TASKS AND EXERCISES:
**1.** From the membership list, repeat word for word the part that opens with the words containing "Appointed by Senate" and closes with "Data System Center.".
**2.** Summarize the membership list in two sentences.
**3.** According to the membership list, who represents the Department of Veterans Affairs?

EXCERPTED TEXT:
-----

Appointed by Senate President: Pamela G. Beidle; Clarence K. Lam, M.D.
Appointed by House Speaker: Ariana B. Kelly; Kenneth P. Kerr.
Representing Department of Veterans Affairs: Michelle Cariaso
Ex officio: R. Michael Gill, Secretary of Commerce; Tiffany P. Robinson, Esq., Secretary of Labor; Mohammed Choudhury, State Superintendent of Schools; Roger J. Ward, Ed.D., J.D., Provost, University of Maryland, Baltimore; Andrea McLendon, Chair, Private [Career School] Advisory Council, Maryland Higher Education Commission; Ross K. Goldstein, Executive Director, Maryland Longitudinal Data System Center.
Ex officio from Maryland Department of Health: Dennis R. Schrader, Secretary of Health; Lisa A. Burgess, M.D., Acting Deputy Secretary of Behavioral Health; Bernard A. Simons, Deputy Secretary of Developmental Disabilities; Jinlene Chan, M.D., Deputy Secretary of Public Health; Randolph S. Sergent, Esq., Chair, Maryland Health Care Commisssion; Francis X. McLaughlin, Jr., Executive Director, State Board of Dental Examiners; Karen E. B. Evans, R.N., Executive Director, State Board of Nursing; Deena N. Speights-Napata, Executive Director, State Board of Pharmacy; Christine A. Farrelly, Executive Director, State Board of Physicians; Patricia T. (Tricia) Nay, M.D., Director, Office of Health Care Quality; Noel Brathwaite, Ph.D., Director, Office of Minority Health & Health Disparities; Sara A. Seitz, Director, State Office of Rural Health.

-----

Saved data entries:
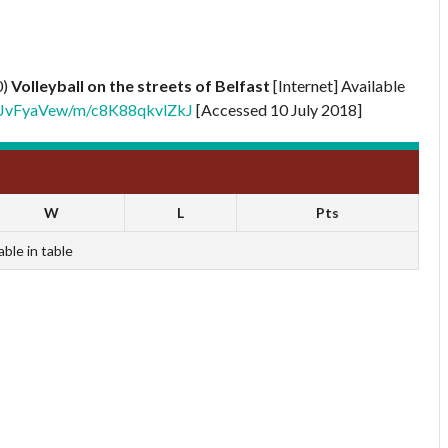
0)
Volleyball on the streets of Belfast
[Internet] Available
XNBJvFyaVew/m/c8K88qkvlZkJ
[Accessed 10 July 2018]
W
L
Pts
able in table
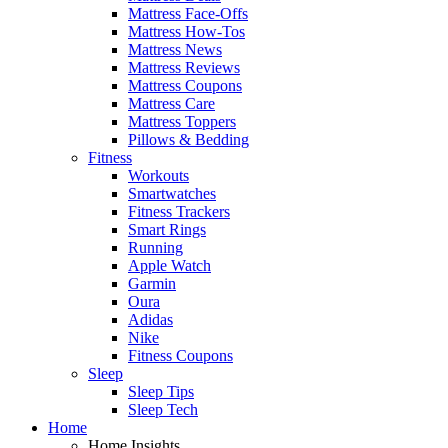
Mattress Face-Offs
Mattress How-Tos
Mattress News
Mattress Reviews
Mattress Coupons
Mattress Care
Mattress Toppers
Pillows & Bedding
Fitness
Workouts
Smartwatches
Fitness Trackers
Smart Rings
Running
Apple Watch
Garmin
Oura
Adidas
Nike
Fitness Coupons
Sleep
Sleep Tips
Sleep Tech
Home
Home Insights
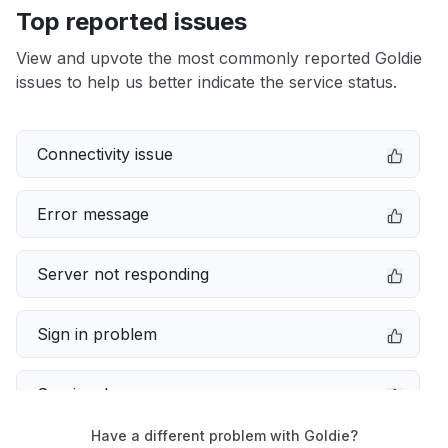
Top reported issues
View and upvote the most commonly reported Goldie
issues to help us better indicate the service status.
Connectivity issue
Error message
Server not responding
Sign in problem
Service down
Have a different problem with Goldie?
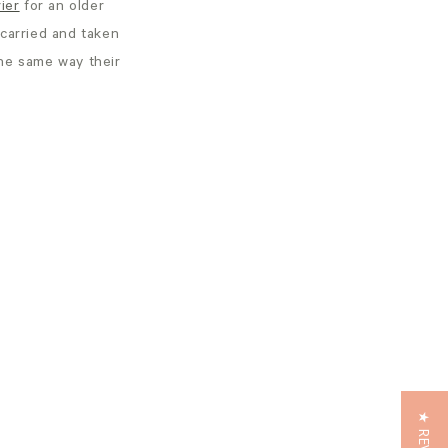
ier
for an older
 carried and taken
the same way their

-----

RESPONSES FOR EACH TASK:
**1.**
Appointed by Senate President: Pamela G. Beidle; Clarence K. Lam, M.D.
Appointed by House Speaker: Ariana B. Kelly; Kenneth P. Kerr.
Representing Department of Veterans Affairs: Michelle Cariaso
Ex officio: R. Michael Gill, Secretary of Commerce; Tiffany P. Robinson, Esq., Secretary of Labor; Mohammed Choudhury, State Superintendent of Schools; Roger J. Ward, Ed.D., J.D., Provost, University of Maryland, Baltimore; Andrea McLendon, Chair, Private [Career School] Advisory Council, Maryland Higher Education Commission; Ross K. Goldstein, Executive Director, Maryland Longitudinal Data System Center.

**2.** The membership list names two members appointed by the Senate President, two appointed by the House Speaker, and one representing the Department of Veterans Affairs. It also lists ex officio members, including the Secretaries of Commerce, Labor, and Health and several Maryland Department of Health officials who lead state boards and offices.

**3.** Michelle Cariaso